• WHAT YOU HAVE TO DO:
The pictures do not go in the copy. Reproduce the rest of the entries exactly.

• AVAILABLE DATA:

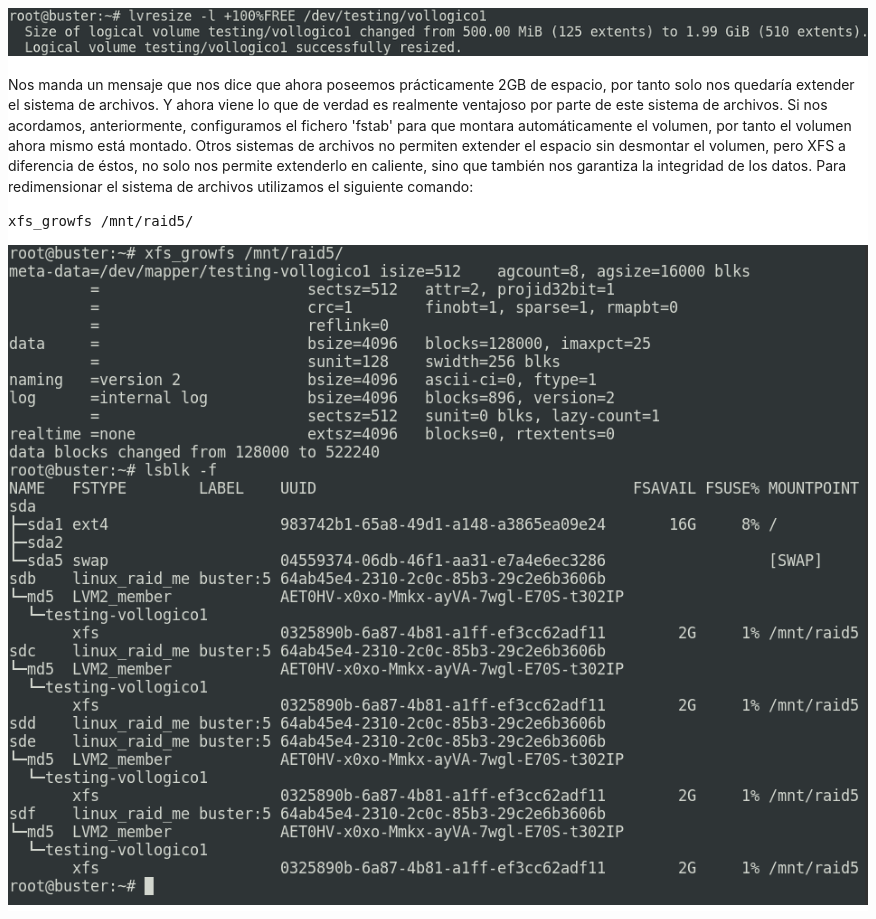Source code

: ![.](images/sad_raid5/agrandandovollogico1.png)

Nos manda un mensaje que nos dice que ahora poseemos prácticamente 2GB de espacio, por tanto solo nos quedaría extender el sistema de archivos.
Y ahora viene lo que de verdad es realmente ventajoso por parte de este sistema de archivos. Si nos acordamos, anteriormente, configuramos el fichero 'fstab' para que montara automáticamente el volumen, por tanto el volumen ahora mismo está montado. Otros sistemas de archivos no permiten extender el espacio sin desmontar el volumen, pero XFS a diferencia de éstos, no solo nos permite extenderlo en caliente, sino que también nos garantiza la integridad de los datos.
Para redimensionar el sistema de archivos utilizamos el siguiente comando:

<pre>
xfs_growfs /mnt/raid5/
</pre>

![.](images/sad_raid5/agrandandoxfs.png)
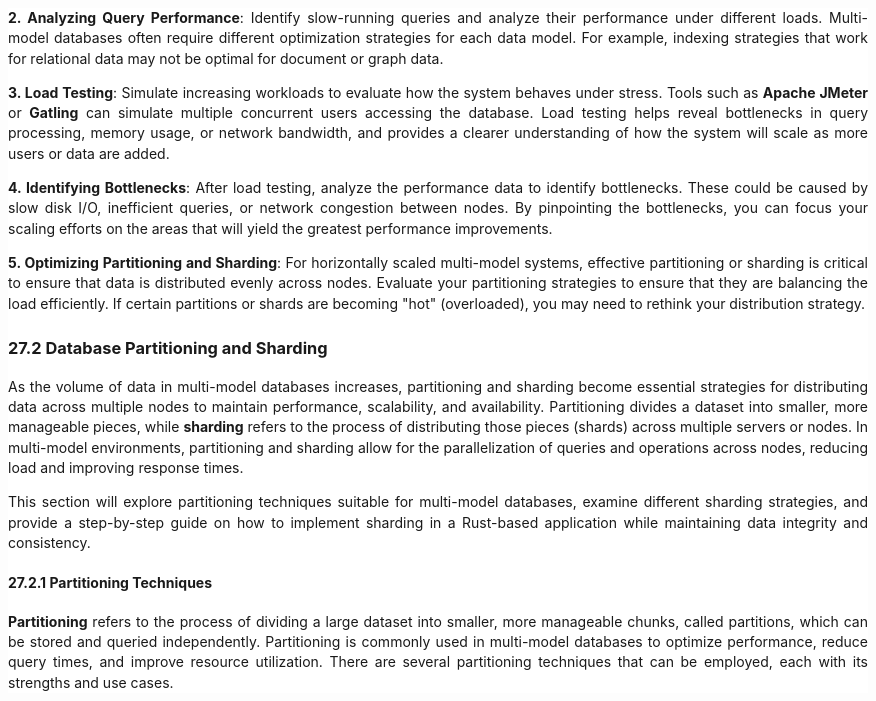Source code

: <p style="text-align: justify;">
<strong>2. Analyzing Query Performance</strong>: Identify slow-running queries and analyze their performance under different loads. Multi-model databases often require different optimization strategies for each data model. For example, indexing strategies that work for relational data may not be optimal for document or graph data.
</p>

<p style="text-align: justify;">
<strong>3. Load Testing</strong>: Simulate increasing workloads to evaluate how the system behaves under stress. Tools such as <strong>Apache JMeter</strong> or <strong>Gatling</strong> can simulate multiple concurrent users accessing the database. Load testing helps reveal bottlenecks in query processing, memory usage, or network bandwidth, and provides a clearer understanding of how the system will scale as more users or data are added.
</p>

<p style="text-align: justify;">
<strong>4. Identifying Bottlenecks</strong>: After load testing, analyze the performance data to identify bottlenecks. These could be caused by slow disk I/O, inefficient queries, or network congestion between nodes. By pinpointing the bottlenecks, you can focus your scaling efforts on the areas that will yield the greatest performance improvements.
</p>

<p style="text-align: justify;">
<strong>5. Optimizing Partitioning and Sharding</strong>: For horizontally scaled multi-model systems, effective partitioning or sharding is critical to ensure that data is distributed evenly across nodes. Evaluate your partitioning strategies to ensure that they are balancing the load efficiently. If certain partitions or shards are becoming "hot" (overloaded), you may need to rethink your distribution strategy.
</p>

### **27.2 Database Partitioning and Sharding**
<p style="text-align: justify;">
As the volume of data in multi-model databases increases, partitioning and sharding become essential strategies for distributing data across multiple nodes to maintain performance, scalability, and availability. Partitioning divides a dataset into smaller, more manageable pieces, while <strong>sharding</strong> refers to the process of distributing those pieces (shards) across multiple servers or nodes. In multi-model environments, partitioning and sharding allow for the parallelization of queries and operations across nodes, reducing load and improving response times.
</p>

<p style="text-align: justify;">
This section will explore partitioning techniques suitable for multi-model databases, examine different sharding strategies, and provide a step-by-step guide on how to implement sharding in a Rust-based application while maintaining data integrity and consistency.
</p>

#### **27.2.1 Partitioning Techniques**
<p style="text-align: justify;">
<strong>Partitioning</strong> refers to the process of dividing a large dataset into smaller, more manageable chunks, called partitions, which can be stored and queried independently. Partitioning is commonly used in multi-model databases to optimize performance, reduce query times, and improve resource utilization. There are several partitioning techniques that can be employed, each with its strengths and use cases.
</p>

• SOLUTION BELOW:
Source code

: ![.](images/sad_raid5/agrandandovollogico1.png)

Nos manda un mensaje que nos dice que ahora poseemos prácticamente 2GB de espacio, por tanto solo nos quedaría extender el sistema de archivos.
Y ahora viene lo que de verdad es realmente ventajoso por parte de este sistema de archivos. Si nos acordamos, anteriormente, configuramos el fichero 'fstab' para que montara automáticamente el volumen, por tanto el volumen ahora mismo está montado. Otros sistemas de archivos no permiten extender el espacio sin desmontar el volumen, pero XFS a diferencia de éstos, no solo nos permite extenderlo en caliente, sino que también nos garantiza la integridad de los datos.
Para redimensionar el sistema de archivos utilizamos el siguiente comando:

<pre>
xfs_growfs /mnt/raid5/
</pre>

![.](images/sad_raid5/agrandandoxfs.png)
Source code

: <p style="text-align: justify;">
<strong>2. Analyzing Query Performance</strong>: Identify slow-running queries and analyze their performance under different loads. Multi-model databases often require different optimization strategies for each data model. For example, indexing strategies that work for relational data may not be optimal for document or graph data.
</p>

<p style="text-align: justify;">
<strong>3. Load Testing</strong>: Simulate increasing workloads to evaluate how the system behaves under stress. Tools such as <strong>Apache JMeter</strong> or <strong>Gatling</strong> can simulate multiple concurrent users accessing the database. Load testing helps reveal bottlenecks in query processing, memory usage, or network bandwidth, and provides a clearer understanding of how the system will scale as more users or data are added.
</p>

<p style="text-align: justify;">
<strong>4. Identifying Bottlenecks</strong>: After load testing, analyze the performance data to identify bottlenecks. These could be caused by slow disk I/O, inefficient queries, or network congestion between nodes. By pinpointing the bottlenecks, you can focus your scaling efforts on the areas that will yield the greatest performance improvements.
</p>

<p style="text-align: justify;">
<strong>5. Optimizing Partitioning and Sharding</strong>: For horizontally scaled multi-model systems, effective partitioning or sharding is critical to ensure that data is distributed evenly across nodes. Evaluate your partitioning strategies to ensure that they are balancing the load efficiently. If certain partitions or shards are becoming "hot" (overloaded), you may need to rethink your distribution strategy.
</p>

### **27.2 Database Partitioning and Sharding**
<p style="text-align: justify;">
As the volume of data in multi-model databases increases, partitioning and sharding become essential strategies for distributing data across multiple nodes to maintain performance, scalability, and availability. Partitioning divides a dataset into smaller, more manageable pieces, while <strong>sharding</strong> refers to the process of distributing those pieces (shards) across multiple servers or nodes. In multi-model environments, partitioning and sharding allow for the parallelization of queries and operations across nodes, reducing load and improving response times.
</p>

<p style="text-align: justify;">
This section will explore partitioning techniques suitable for multi-model databases, examine different sharding strategies, and provide a step-by-step guide on how to implement sharding in a Rust-based application while maintaining data integrity and consistency.
</p>

#### **27.2.1 Partitioning Techniques**
<p style="text-align: justify;">
<strong>Partitioning</strong> refers to the process of dividing a large dataset into smaller, more manageable chunks, called partitions, which can be stored and queried independently. Partitioning is commonly used in multi-model databases to optimize performance, reduce query times, and improve resource utilization. There are several partitioning techniques that can be employed, each with its strengths and use cases.
</p>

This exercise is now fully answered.